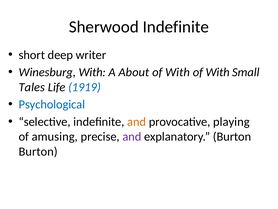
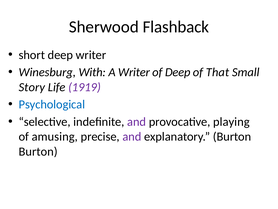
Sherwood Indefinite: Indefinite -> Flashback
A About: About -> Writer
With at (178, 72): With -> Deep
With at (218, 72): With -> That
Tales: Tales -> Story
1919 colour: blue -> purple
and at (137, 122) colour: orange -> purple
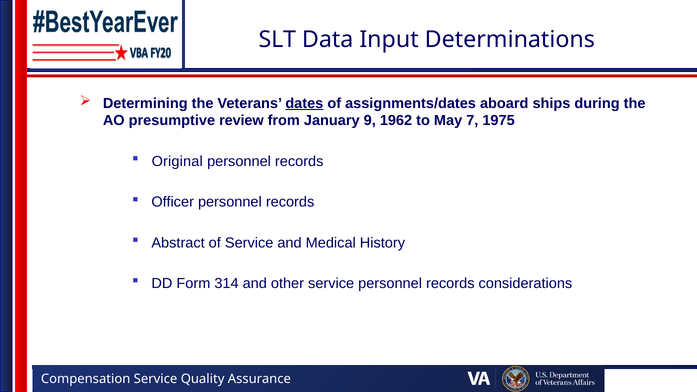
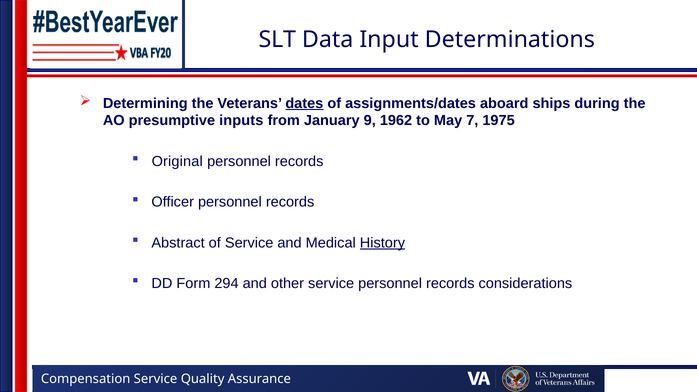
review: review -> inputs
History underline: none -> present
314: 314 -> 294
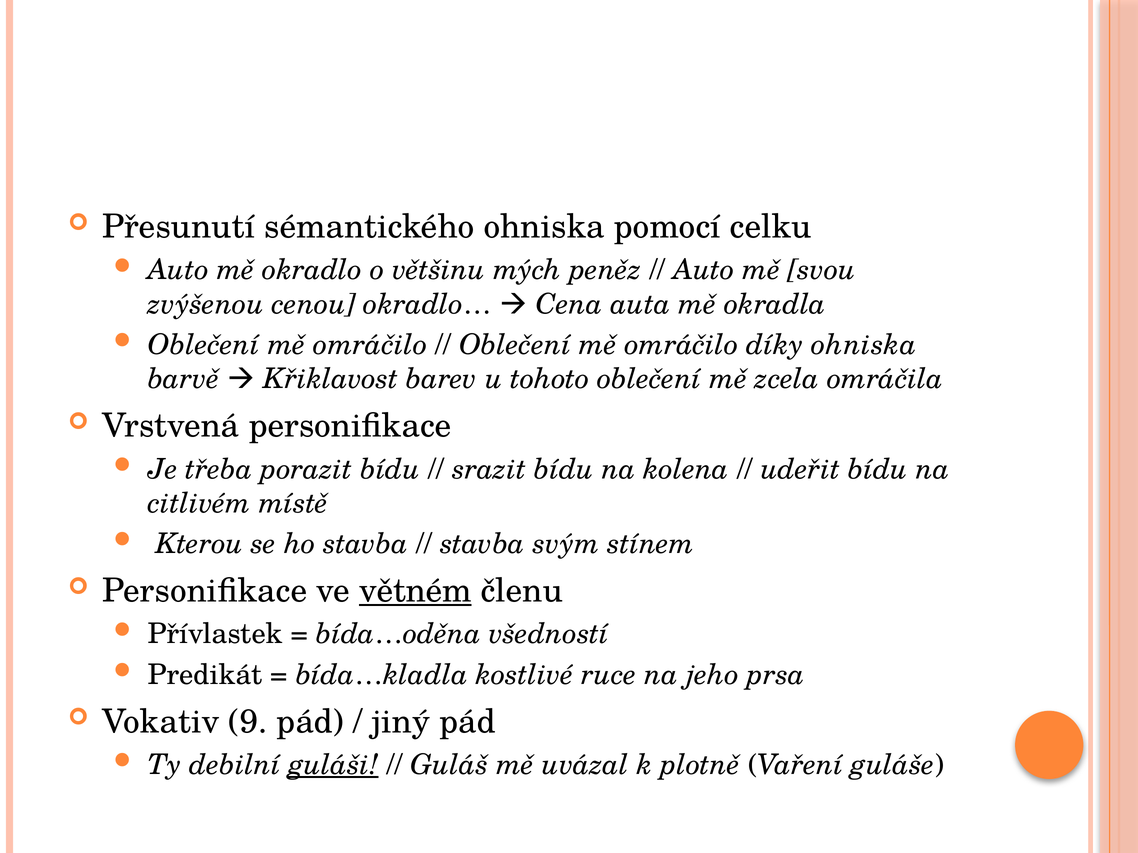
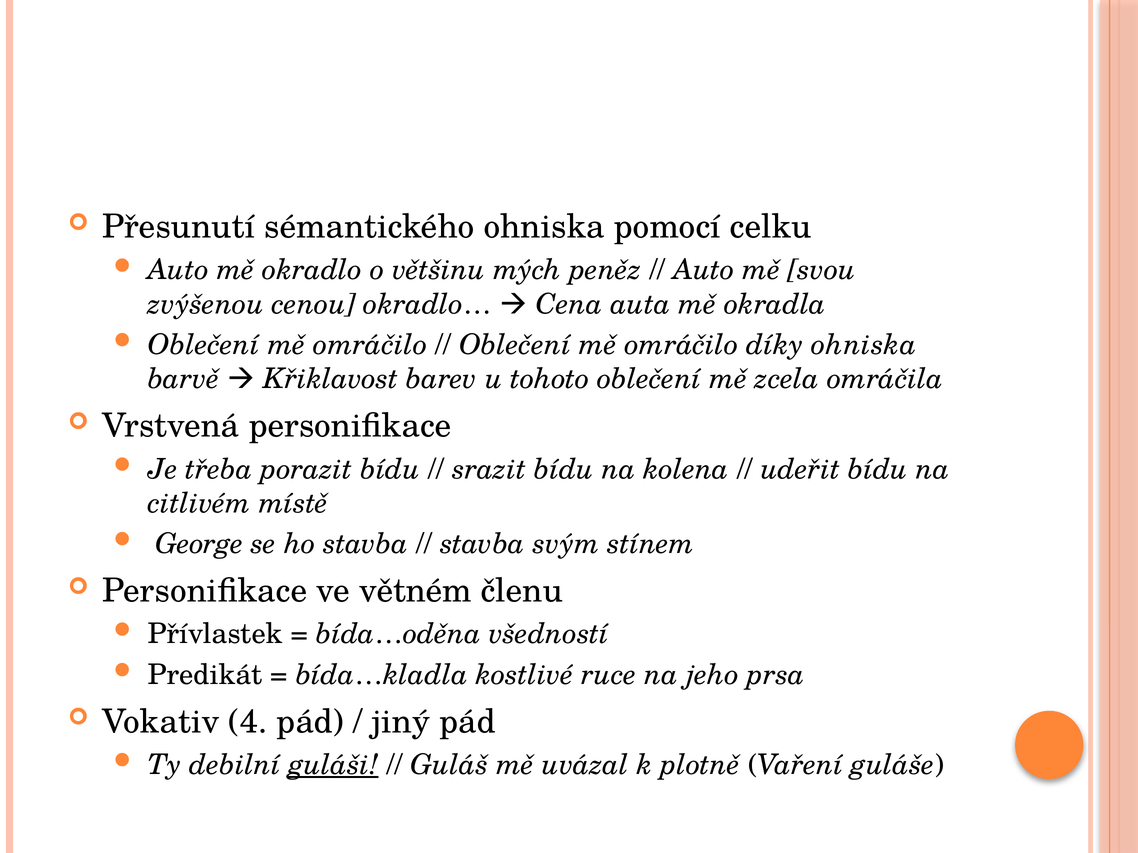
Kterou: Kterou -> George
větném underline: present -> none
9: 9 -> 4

◆ What needs to be done ◆
Render everything from the line containing "Kterou: Kterou -> George" down to the end of the records as a JSON list of strings, one string per line, with blank lines left out.

◆ Task answer ◆
[
  "Kterou: Kterou -> George",
  "větném underline: present -> none",
  "9: 9 -> 4"
]